## [Document section]
┏━━

Mr. Speaker, I am very pleased today to speak in favour of the amendments of this bill.
While I was not a member of the committee, I followed the issue very closely. It had a great deal of interest in my riding, for several reasons. I would like to commend members on all sides of the House for a truly productive committee process.
I know my colleague from Winnipeg Centre mentioned some of the amendments that he would like to have seen take place. I would underscore that my understanding is that the amnesty was simply too complex to build into the bill and must be dealt with administratively on a case by case basis. I would also really encourage anyone who has a criminal record to apply for a pardon before undertaking international travel.
I am very pleased to speak of some of the other amendments that are found in Bill C-10. Members are undoubtedly aware that countries treat cannabis possession in different ways. Some countries tolerate certain forms of possession and consumption, certain countries apply administrative sanctions or fines and others have penal solutions to the issue.
Despite the different legal approaches toward cannabis, there is a common trend and we certainly can see this particularly in European countries. There is the development of alternative measures to criminal possession for the cases of use and possession of small quantities of cannabis for personal use. There is regime that can involve fines, cautions, prohibition, exemption from punishment and counselling, and we see these among the European judicial systems.
In Australia some states and territories have also adopted cannabis decriminalization measures. Some of these measures are similar to the ones being contemplated in Bill C-10, which is before the House. I would like to take just a few moments to describe the situation in South Australia, the first Australian jurisdiction to adopt cannabis decriminalization measures, and I think we can learn from this example.
Reform of the cannabis laws in South Australia came with the bill entitled, the controlled substances act amendment of 1986. This amendment proposed a number of changes to the controlled substances act of 1984, including the insertion of provisions dealing with the expiation of simple cannabis offences. This represented an adoption of a new scheme for expiation for simple cannabis offences, such as possessing or cultivating small amounts of cannabis for personal use or possessing implements for using cannabis.

┗━━

## [Actions to take]
a) Print the stretch of the speech on Bill C-10 from "While I was" through "productive committee process." word for word.
b) According to the speech on Bill C-10, what measures can the regime in European judicial systems involve as alternatives to criminal possession? List each one.

Dataset records:
┏━━

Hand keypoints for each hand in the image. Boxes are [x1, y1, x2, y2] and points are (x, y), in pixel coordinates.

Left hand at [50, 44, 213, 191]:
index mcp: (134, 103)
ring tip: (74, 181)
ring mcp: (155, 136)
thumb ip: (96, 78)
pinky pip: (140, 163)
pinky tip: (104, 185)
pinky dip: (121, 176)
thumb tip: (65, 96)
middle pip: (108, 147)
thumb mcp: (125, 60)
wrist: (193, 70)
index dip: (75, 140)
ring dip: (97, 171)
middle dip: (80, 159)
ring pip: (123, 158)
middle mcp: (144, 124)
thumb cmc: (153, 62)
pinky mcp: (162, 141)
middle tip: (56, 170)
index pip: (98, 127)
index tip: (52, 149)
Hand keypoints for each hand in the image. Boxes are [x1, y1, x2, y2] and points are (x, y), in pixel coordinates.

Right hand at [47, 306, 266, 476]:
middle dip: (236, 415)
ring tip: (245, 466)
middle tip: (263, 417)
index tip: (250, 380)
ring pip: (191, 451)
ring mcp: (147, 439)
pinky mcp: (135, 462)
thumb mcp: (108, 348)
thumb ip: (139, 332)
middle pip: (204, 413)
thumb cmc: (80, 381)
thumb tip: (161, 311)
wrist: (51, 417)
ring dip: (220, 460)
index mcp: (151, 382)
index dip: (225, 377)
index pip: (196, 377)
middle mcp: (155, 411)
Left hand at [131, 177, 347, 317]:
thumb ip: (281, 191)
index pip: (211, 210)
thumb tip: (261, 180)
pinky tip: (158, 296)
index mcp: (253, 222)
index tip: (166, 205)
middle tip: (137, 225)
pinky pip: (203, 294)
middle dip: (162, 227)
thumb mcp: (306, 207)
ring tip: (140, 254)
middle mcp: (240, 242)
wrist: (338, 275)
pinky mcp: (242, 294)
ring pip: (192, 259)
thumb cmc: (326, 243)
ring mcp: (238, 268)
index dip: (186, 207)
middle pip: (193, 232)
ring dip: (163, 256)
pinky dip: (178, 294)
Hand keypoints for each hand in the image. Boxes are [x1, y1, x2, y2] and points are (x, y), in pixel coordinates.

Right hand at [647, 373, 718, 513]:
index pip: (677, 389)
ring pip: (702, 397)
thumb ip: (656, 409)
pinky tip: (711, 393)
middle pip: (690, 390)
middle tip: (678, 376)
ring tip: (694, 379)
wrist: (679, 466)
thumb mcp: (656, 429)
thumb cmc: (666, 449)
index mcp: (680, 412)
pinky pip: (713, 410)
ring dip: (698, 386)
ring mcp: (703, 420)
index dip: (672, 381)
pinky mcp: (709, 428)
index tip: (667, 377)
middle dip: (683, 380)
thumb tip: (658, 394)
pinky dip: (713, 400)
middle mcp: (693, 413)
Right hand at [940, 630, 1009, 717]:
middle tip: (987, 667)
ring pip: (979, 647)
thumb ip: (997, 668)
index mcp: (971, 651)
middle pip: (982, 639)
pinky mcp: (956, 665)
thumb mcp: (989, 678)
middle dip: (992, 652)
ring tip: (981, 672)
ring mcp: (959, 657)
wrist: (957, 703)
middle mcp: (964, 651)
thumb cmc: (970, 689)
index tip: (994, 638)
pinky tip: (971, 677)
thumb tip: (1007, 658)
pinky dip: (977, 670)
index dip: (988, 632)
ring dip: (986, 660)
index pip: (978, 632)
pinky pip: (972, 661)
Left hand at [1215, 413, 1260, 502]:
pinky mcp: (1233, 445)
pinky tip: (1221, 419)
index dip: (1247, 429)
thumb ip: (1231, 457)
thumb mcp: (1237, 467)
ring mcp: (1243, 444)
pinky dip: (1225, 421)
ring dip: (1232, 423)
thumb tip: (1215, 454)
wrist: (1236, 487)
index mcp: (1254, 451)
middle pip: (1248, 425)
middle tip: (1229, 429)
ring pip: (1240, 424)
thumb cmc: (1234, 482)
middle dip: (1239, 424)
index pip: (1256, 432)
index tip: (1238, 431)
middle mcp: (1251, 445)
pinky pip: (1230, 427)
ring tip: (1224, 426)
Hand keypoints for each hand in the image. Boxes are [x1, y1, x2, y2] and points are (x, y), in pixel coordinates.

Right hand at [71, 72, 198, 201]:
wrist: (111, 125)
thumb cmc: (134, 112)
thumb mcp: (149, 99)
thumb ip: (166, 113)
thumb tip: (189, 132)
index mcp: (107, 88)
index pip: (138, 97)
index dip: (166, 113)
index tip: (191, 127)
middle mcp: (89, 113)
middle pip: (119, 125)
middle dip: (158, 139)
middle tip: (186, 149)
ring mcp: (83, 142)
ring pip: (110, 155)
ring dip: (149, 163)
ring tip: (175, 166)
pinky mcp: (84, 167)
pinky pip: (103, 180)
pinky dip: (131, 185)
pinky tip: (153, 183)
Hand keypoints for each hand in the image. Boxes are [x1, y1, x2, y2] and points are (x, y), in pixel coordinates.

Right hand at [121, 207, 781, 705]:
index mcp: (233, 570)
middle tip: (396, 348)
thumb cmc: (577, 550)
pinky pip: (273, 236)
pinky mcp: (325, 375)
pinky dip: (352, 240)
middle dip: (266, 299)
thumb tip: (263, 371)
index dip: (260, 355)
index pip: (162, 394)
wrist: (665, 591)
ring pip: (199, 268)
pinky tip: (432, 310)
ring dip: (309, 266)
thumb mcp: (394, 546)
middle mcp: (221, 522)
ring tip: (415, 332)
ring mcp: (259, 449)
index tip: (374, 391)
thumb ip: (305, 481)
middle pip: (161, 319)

┗━━

## [Responses by item number]
a)
While I was not a member of the committee, I followed the issue very closely. It had a great deal of interest in my riding, for several reasons. I would like to commend members on all sides of the House for a truly productive committee process.

b)
- Fines
- Cautions
- Prohibition
- Exemption from punishment
- Counselling